Net of those, Patterson was left with more than 400,000 shares of Cerner. He sold them for $26.9 million, or more than $67 each.
If the size of the payday seems unusual, the lifespan of his stock options was equally unusual — a quarter of a century.
“This one runs for 25 years, very strange,” said Paul Dorf of Compensation Resources Inc. “I have never seen a 25-year option.”
Companies typically give executives stock options that are good for 10 years. They allow the holder to buy the company’s stock — any time over the next 10 years — at the price where shares traded the day the options were granted.
It’s incentive for the executive to work toward making the share price go up, which makes shareholders happy. The executive’s options have value only if the stock price climbs. If the stock price falls, the options can become worthless because it would be cheaper to just buy the shares in the open market.
Ten years is a long time to get the stock price to climb.
Patterson’s 1995 stock options were different. They didn’t allow him to do anything for the first 10 years. His first chance to cash in came on June 28, 2005. And at that point, Patterson still had 15 years to decide when to use his options.
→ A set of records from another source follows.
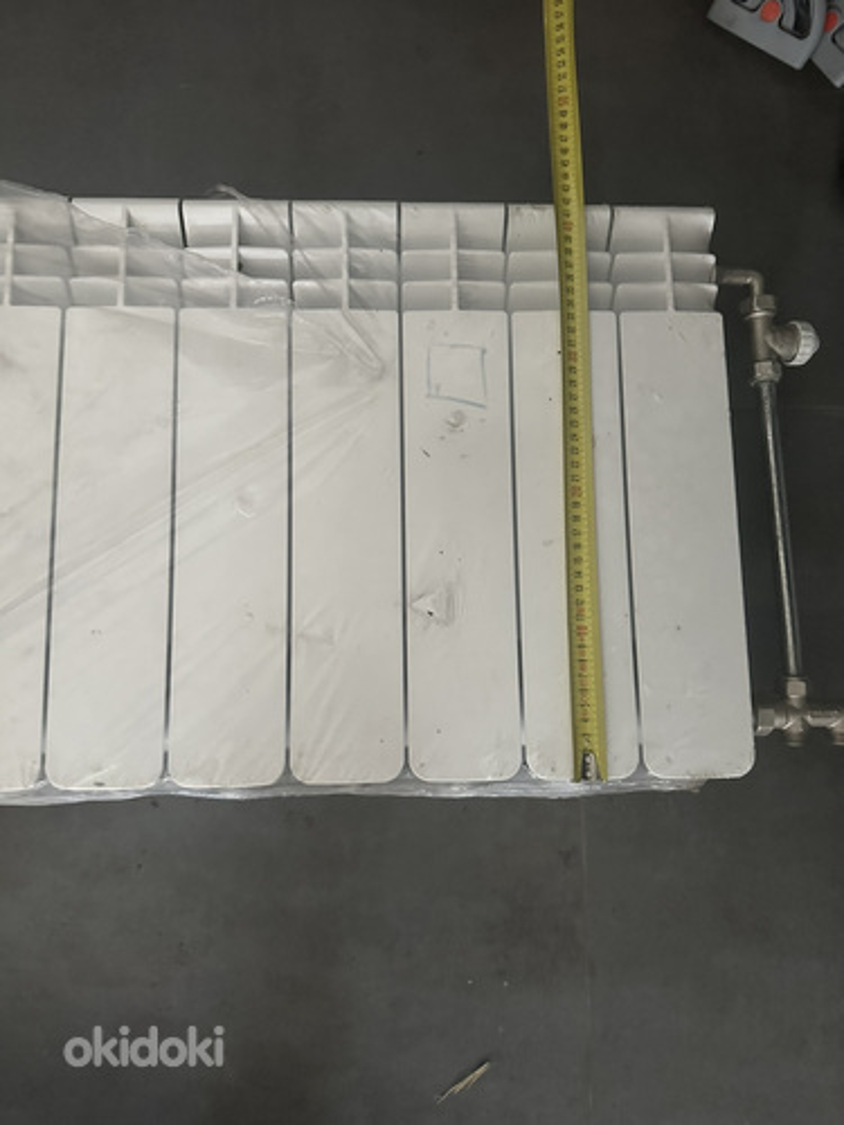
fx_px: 780
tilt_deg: -81.6
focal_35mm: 24
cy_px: 562
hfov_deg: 56.8
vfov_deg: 71.6
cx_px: 422
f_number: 1.78
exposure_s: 1/40
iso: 1000
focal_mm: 6.86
Dorf said the unusual options were something of “an arranged marriage” between the executive and the board of directors. The possibly unique options would help tie an executive to a company longer than standard 10-year options, he said.
A Cerner spokesman said the company now generally awards 10-year stock options and that the shares Patterson sold were a relatively small portion of his ownership in the North Kansas City-based business. According to a recent public filing, Patterson held 7.74 percent of the company’s shares at the end of last year
A lot had happened in the 21 years that Patterson waited before exercising these options.
Cerner ballooned as a business. These days it takes in as much revenue in eight weeks as it took in during all of 1995, the year Patterson got the options. Cerner had begun in 1995 with 1,091 employees and started this year with 22,200 worldwide.
The company still grows so quickly that it is building a company campus that will ultimately support 16,000 employees.
Cerner’s stock price has climbed, too. The $3.70 a share represents the price of Cerner’s shares back in 1995 adjusted for the four times Cerner has split its shares since then. Each stock split doubled each shareholder’s number of shares (and stock options) while the price essentially fell by half.
Like Cerner and its stock price, Patterson’s payday promises to keep growing. He exercised 750,000 of his 1995 stock options on Aug. 5. He still holds options to buy 1,138,000 more Cerner shares at $3.70 apiece. The stock closed Friday at $66.45.